Old Navy Lists Fake 'Original Prices' to Create Illusion of Discount, Class Action Says
Tripicchio v. Old Navy, LLC et al.
Filed: February 11, 2020 ◆§ 1:20-cv-01418
Old Navy faces a class action that claims the retailer used fake “original” prices to trick customers into buying items they believed to be “on sale.”
The Gap, Inc. Old Navy, LLC Old Navy (Apparel), LLC Old Navy Holdings, LLC GPS Services, Inc.
New Jersey
A proposed class action lawsuit claims that Old Navy, LLC lists false or misleading original prices to create the illusion that items are being sold at a discount.
According to the case, Old Navy has implemented a “uniform policy” of listing both a “base price,” represented as an item’s original or regular cost, along with a discounted “sales price” for “every item” sold in its New Jersey retail and outlet stores. The case claims Old Navy’s pricing policy was designed to take advantage of consumers’ belief that the base price represents the typical cost of an item and that the sales price represents a discount from that original price. The complaint alleges that this “technique is widely used” as “everybody loves a bargain”:
“Indeed, numerous studies show that a consumer is much more likely to purchase an item if they are told that it is being offered at a price less than the price at which the seller or its competitors have previously sold the product; where they are being told that an item is worth much more than what they are currently being asked to pay for it.”

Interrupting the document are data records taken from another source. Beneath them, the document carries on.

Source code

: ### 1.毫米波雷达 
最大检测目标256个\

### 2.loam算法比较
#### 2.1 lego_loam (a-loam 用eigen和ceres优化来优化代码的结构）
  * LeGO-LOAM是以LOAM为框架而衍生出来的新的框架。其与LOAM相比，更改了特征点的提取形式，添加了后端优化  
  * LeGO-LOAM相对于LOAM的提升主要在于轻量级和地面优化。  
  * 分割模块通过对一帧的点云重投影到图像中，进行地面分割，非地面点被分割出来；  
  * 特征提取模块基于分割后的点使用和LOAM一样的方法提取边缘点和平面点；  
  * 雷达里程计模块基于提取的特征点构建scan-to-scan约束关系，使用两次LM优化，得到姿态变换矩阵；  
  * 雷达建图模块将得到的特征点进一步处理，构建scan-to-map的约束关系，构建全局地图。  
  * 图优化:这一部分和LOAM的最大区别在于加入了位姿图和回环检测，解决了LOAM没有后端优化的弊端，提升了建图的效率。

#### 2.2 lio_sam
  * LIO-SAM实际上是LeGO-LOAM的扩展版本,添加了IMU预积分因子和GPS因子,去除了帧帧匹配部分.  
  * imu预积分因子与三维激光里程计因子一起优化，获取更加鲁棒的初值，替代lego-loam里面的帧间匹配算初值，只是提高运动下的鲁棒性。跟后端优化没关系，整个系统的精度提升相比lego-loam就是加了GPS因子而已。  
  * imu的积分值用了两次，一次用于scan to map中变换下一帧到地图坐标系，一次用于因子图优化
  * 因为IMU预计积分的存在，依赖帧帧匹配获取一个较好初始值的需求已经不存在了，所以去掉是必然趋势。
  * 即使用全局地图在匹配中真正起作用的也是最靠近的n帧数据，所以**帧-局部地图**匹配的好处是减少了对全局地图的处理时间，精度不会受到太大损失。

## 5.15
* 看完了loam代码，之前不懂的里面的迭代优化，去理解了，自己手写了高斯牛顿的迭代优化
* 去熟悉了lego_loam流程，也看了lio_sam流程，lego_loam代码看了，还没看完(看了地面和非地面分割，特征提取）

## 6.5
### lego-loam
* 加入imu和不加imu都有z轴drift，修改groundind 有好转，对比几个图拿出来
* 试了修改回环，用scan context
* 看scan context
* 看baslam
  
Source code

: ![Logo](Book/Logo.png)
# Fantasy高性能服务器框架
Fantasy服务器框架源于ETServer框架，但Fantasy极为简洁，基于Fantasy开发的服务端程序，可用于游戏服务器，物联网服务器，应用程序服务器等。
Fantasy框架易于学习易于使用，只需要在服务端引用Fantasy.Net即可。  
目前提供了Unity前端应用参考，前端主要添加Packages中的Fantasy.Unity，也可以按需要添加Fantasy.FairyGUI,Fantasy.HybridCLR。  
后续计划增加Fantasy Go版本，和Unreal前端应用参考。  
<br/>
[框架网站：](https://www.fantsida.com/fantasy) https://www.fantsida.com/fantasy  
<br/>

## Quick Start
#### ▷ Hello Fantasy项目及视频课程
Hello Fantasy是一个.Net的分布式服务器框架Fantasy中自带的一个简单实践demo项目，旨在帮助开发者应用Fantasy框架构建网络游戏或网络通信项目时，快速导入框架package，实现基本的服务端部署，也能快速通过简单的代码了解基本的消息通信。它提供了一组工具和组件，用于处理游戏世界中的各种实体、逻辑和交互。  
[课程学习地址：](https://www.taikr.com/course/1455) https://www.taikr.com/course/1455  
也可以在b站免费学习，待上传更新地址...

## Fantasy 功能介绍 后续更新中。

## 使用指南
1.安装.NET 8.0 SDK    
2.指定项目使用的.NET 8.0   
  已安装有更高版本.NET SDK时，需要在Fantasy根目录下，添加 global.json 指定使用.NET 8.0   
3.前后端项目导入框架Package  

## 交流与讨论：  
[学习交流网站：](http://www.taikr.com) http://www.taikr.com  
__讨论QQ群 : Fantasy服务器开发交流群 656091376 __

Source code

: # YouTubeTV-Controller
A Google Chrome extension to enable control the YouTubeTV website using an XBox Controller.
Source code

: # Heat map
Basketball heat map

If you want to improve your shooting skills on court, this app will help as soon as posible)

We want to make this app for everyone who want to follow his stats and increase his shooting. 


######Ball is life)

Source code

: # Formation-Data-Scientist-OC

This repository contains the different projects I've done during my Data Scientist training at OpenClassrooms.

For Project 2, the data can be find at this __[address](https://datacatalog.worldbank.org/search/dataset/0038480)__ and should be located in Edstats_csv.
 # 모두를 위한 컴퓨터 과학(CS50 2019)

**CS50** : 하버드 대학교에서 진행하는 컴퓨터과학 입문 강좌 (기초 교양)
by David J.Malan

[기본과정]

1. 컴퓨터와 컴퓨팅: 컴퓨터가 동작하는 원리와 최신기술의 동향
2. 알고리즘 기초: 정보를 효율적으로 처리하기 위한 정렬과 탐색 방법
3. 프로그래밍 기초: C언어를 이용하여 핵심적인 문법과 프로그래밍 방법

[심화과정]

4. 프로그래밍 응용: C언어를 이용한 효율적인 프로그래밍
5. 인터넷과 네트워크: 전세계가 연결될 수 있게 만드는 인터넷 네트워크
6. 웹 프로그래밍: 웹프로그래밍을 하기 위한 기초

The lawsuit contends, however, that the listed original prices are higher than any amount Old Navy ever charged for the items and that the defendants’ “sale” prices represent the amount for which the products are typically offered.
Thus, the case argues, instead of purchasing discounted products, Old Navy customers are “simply buying an item at the same price – or approximately the same price—at which Defendants regularly and consistently sell the item in question.”
According to the case, New Jersey’s Consumer Fraud Act forbids companies from including a “fictitious former price” on items that are listed at a discount. A “former price” is considered fictitious, the statute says, if it can’t be shown that the product (or a similar one) was sold “a substantial number of times” at the listed cost during its first or most recent 60 days of sale or was offered at the original price for at least 28 of the last 90 days, the suit explains.
The lawsuit looks to represent a class comprising all New Jersey citizens who purchased a purportedly discounted item from an Old Navy store in New Jersey between January 8, 2014 and the present.
Originally filed in the Superior Court of New Jersey, the case has since been removed to U.S. District Court for the District of New Jersey. Old Navy, LLC; Old Navy (Apparel), LLC; Old Navy Holdings, LLC; GPS Services, Inc.; and The Gap, Inc. are all listed as defendants.